Despite Rapid Advances, Studies Show AI Can’t Match Human Creativity
We have witnessed the remarkable rise of GenAI in recent times. The technology has transformed the way we interact with machines, opening doors to possibilities that once seemed impossible. From creating realistic images to composing music and generating narratives, GenAI has reshaped industries and empowered creators. However, can GenAI beat or even match human creativity?
While AI and machine learning (ML) algorithms are advancing rapidly, true creativity still remains uniquely human - at least, that’s what research suggests.
Mirco Musolesi, a computer scientist at the University College London (UCL), and Giorgio Franceschelli, an expert in AI and computational creativity at the University of Bologna, presented a paper that shows that GenAI output remains derivative, at least for now.
The researchers designed their own program to test LLM capabilities. The program was designed to measure creativity through Margaret Boden's three criteria of creativity: novelty, value, and surprise.
The evaluation in this study was more conceptual and theoretical rather than a formalized experimental test with quantifiable scores.
The findings of the study highlighted that LLMs can produce valuable and somewhat novel or surprising results. However, their design limits them from achieving deep and transformational creativity.
The LLMs lacked abilities essential to creativity such as social context and a broader perception of the world around us. The researchers concluded that while AI can help support human creators, it’s not going to match human creativity. Continual learning and fine-tuning of the models may improve their outputs over time, but the creativity will still remain simulated.
“Specific fine-tuning techniques might help LLMs diversify productions and explore the conceptual space they learn from data,” noted the researchers in their paper. “Continual learning can enable long-term deployments of LLMs in a variety of contexts. While, of course, all these techniques would only simulate certain aspects of creativity, whether this would be sufficient to achieve artificial, i.e., non-human, creativity, is up to the humans themselves.”
Nanyun Peng, a computer scientist at the University of California, Los Angeles, and her team compared human and LLM capabilities for storytelling focusing on plot progression and narrative development. The research concluded that LLM-generated stories showed less diversity in story arcs and often struggled with pacing. The performance improved slightly with explicit instructions on story arcs.

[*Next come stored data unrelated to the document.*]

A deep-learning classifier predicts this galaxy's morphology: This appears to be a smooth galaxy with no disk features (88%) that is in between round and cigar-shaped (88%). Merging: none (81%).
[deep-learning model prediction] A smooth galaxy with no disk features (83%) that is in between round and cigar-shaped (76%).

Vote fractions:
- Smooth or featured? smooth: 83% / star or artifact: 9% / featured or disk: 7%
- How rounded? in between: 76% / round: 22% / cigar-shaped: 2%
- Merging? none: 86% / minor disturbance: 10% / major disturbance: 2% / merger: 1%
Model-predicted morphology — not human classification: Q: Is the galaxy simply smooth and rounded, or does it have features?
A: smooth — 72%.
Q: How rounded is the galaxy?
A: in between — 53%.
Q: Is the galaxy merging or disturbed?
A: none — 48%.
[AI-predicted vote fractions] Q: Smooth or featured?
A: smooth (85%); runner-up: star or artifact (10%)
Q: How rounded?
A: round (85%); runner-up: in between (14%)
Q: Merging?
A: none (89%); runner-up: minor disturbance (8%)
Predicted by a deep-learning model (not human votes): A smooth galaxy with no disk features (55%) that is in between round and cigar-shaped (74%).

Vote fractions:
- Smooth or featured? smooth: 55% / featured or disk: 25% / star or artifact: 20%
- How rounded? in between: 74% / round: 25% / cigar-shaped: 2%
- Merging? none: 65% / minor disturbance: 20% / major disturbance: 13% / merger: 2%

There’s no doubt that objectively testing the creativity of LLM models is tricky. Researchers have used various methods, including using their own judgment, based on their expertise, to analyze the creative outputs of LLMs. However, this raises an important question, are such methods reliable? Would a more systematic method provide a different conclusion?
In pursuit of more quantifiable methods to test LLM creativity, Ximing Lu, a computer scientist at the University of Washington, and her colleagues created a program that incorporates both objectivity and nuance in evaluating LLM outputs.

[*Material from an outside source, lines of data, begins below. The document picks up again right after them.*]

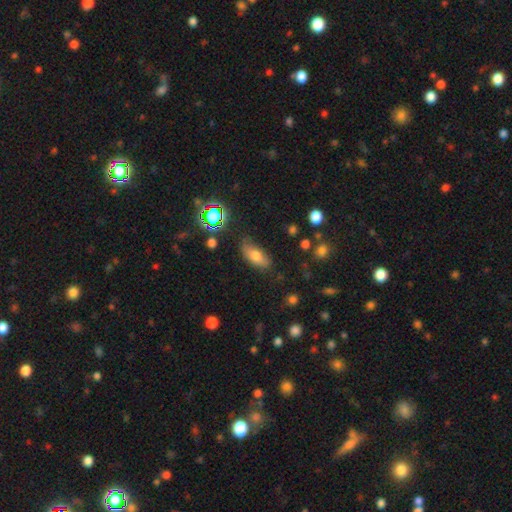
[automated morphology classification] A smooth galaxy with no disk features (71%) that is in between round and cigar-shaped (84%).

Vote fractions:
- Smooth or featured? smooth: 71% / featured or disk: 17% / star or artifact: 12%
- How rounded? in between: 84% / cigar-shaped: 11% / round: 5%
- Merging? none: 71% / minor disturbance: 20% / major disturbance: 6% / merger: 3%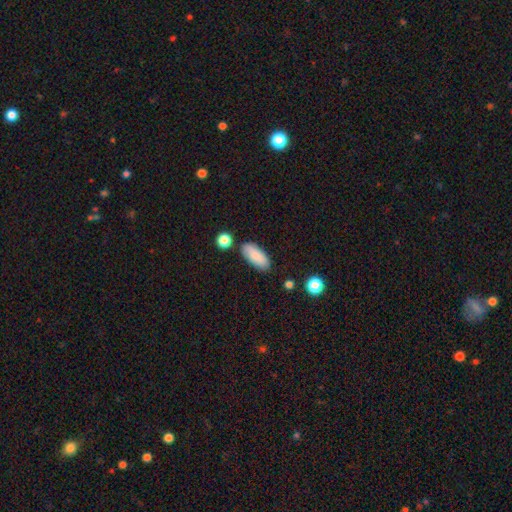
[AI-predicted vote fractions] Smooth or featured? smooth (85%)
How rounded? in between (86%)
Merging? none (81%)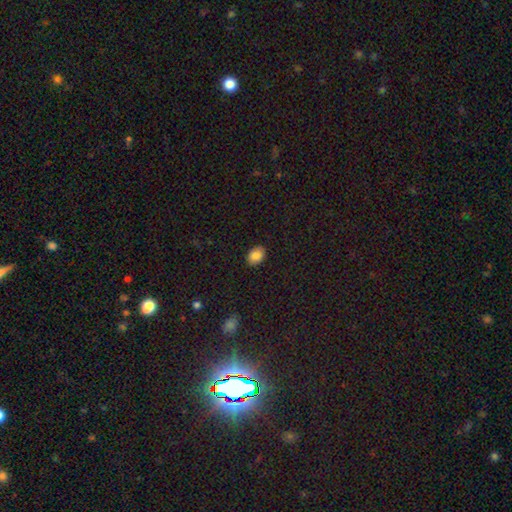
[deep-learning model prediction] The model was most divided on "how rounded": in between: 80%, round: 18%, cigar-shaped: 1%. More confident: merging — none (88%); smooth or featured — smooth (85%).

They designed a program, called DJ Search, that works by searching for identical or semantically similar phrases in online databases using AI-generated "embeddings" to represent word meanings. The tool calculates the ratio of novel content by removing matched phrases, producing a creativity index to measure linguistic novelty. The methodology used in the program is detailed in the paper published on arXiv.
According to Lu, LLMs put together pieces from existing works to make something special, much like a DJ remixing existing music. This is where the program’s name “DJSearch" comes from. While this remixing is valuable, it doesn't match the level of creativity involved in the original composition.
While Lu and her team used a more computational method, they reached a similar conclusion as Musolesi and Franceschelli that human-written texts are significantly more original than GenAI outputs.
“Our findings suggest that the content and writing style of machine-generated texts may be less original and unique, as they contain significantly more semantic and verbatim matches with existing web texts compared to high-quality human writings,” Lu wrote in her paper. “We hypothesize that this limited creativity in models may result from the current data-driven paradigm used to train LLMs.”